Monte d"Accoddi is a Neolithic archaeological site in northern Sardinia, located in the territory of Sassari. The site consists of a massive raised stone platform thought to have been an altar. It was constructed by the Ozieri culture or earlier, with the oldest parts dated to around 4,000–3,650 BC.

The site was discovered in 1954 in a field owned by the Segni family. No chambers or entrances to the mound have been found, leading to the presumption it was an altar, a temple or a step pyramid. It may have also served an observational function, as its square plan is coordinated with the cardinal points of the compass.

The initial Ozieri structure was abandoned or destroyed around 3000 BC, with traces of fire found in the archeological evidence. Around 2800 BC the remains of the original structure were completely covered with a layered mixture of earth and stone, and large blocks of limestone were then applied to establish a second platform, truncated by a step pyramid (36 m × 29 m, about 10 m in height), accessible by means of a second ramp, 42 m long, built over the older one. This second temple resembles contemporary Mesopotamian ziggurats, and is attributed to the Abealzu-Filigosa culture.
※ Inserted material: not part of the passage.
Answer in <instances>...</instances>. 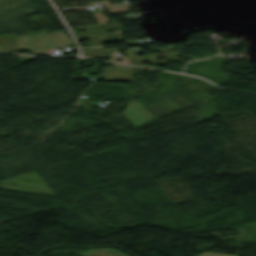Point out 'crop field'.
<instances>
[{"mask_svg": "<svg viewBox=\"0 0 256 256\" xmlns=\"http://www.w3.org/2000/svg\"><path fill=\"white\" fill-rule=\"evenodd\" d=\"M117 50H123L122 48H117V49H106L107 51V57H112L111 51H117Z\"/></svg>", "mask_w": 256, "mask_h": 256, "instance_id": "obj_4", "label": "crop field"}, {"mask_svg": "<svg viewBox=\"0 0 256 256\" xmlns=\"http://www.w3.org/2000/svg\"><path fill=\"white\" fill-rule=\"evenodd\" d=\"M101 76L106 81H131V67L114 64Z\"/></svg>", "mask_w": 256, "mask_h": 256, "instance_id": "obj_3", "label": "crop field"}, {"mask_svg": "<svg viewBox=\"0 0 256 256\" xmlns=\"http://www.w3.org/2000/svg\"><path fill=\"white\" fill-rule=\"evenodd\" d=\"M127 111L123 114L134 126L156 119L141 104L129 103Z\"/></svg>", "mask_w": 256, "mask_h": 256, "instance_id": "obj_2", "label": "crop field"}, {"mask_svg": "<svg viewBox=\"0 0 256 256\" xmlns=\"http://www.w3.org/2000/svg\"><path fill=\"white\" fill-rule=\"evenodd\" d=\"M140 53H143L142 49L128 51L127 56H128L129 61H124L123 63L144 66L141 64L144 63L145 60H149V63L154 64V65H161V64L166 63L165 61H169V60H165L167 58H170V60L175 61L171 52L148 54V55H146V58L136 56V54H140ZM161 57H166V58L157 59V58H161ZM157 60H161V61H157ZM145 67H149V66H145ZM151 68H154V67H151ZM157 69H159V68H157Z\"/></svg>", "mask_w": 256, "mask_h": 256, "instance_id": "obj_1", "label": "crop field"}, {"mask_svg": "<svg viewBox=\"0 0 256 256\" xmlns=\"http://www.w3.org/2000/svg\"><path fill=\"white\" fill-rule=\"evenodd\" d=\"M67 36V35H66ZM69 39V38H68ZM69 41H70V39H69ZM71 42V41H70ZM72 43V42H71ZM73 45V44H72Z\"/></svg>", "mask_w": 256, "mask_h": 256, "instance_id": "obj_5", "label": "crop field"}]
</instances>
Archeological excavations from the chalcolithic Abealzu-Filigosa layers indicate the Monte d"Accoddi was used for animal sacrifice, with the remains of sheep, cattle, and swine recovered in near equal proportions. It is among the earliest known sacrificial sites in Western Europe.

The site appears to have been abandoned again around 1800 BC, at the onset of the Nuragic age.

The monument was partially reconstructed during the 1980s. It is open to the public and accessible by the old route of SS131 highway, near the hamlet of Ottava. It is 14,9 km from Sassari and 45 km from Alghero. There is no public transportation to the site. The opening times vary throughout the year.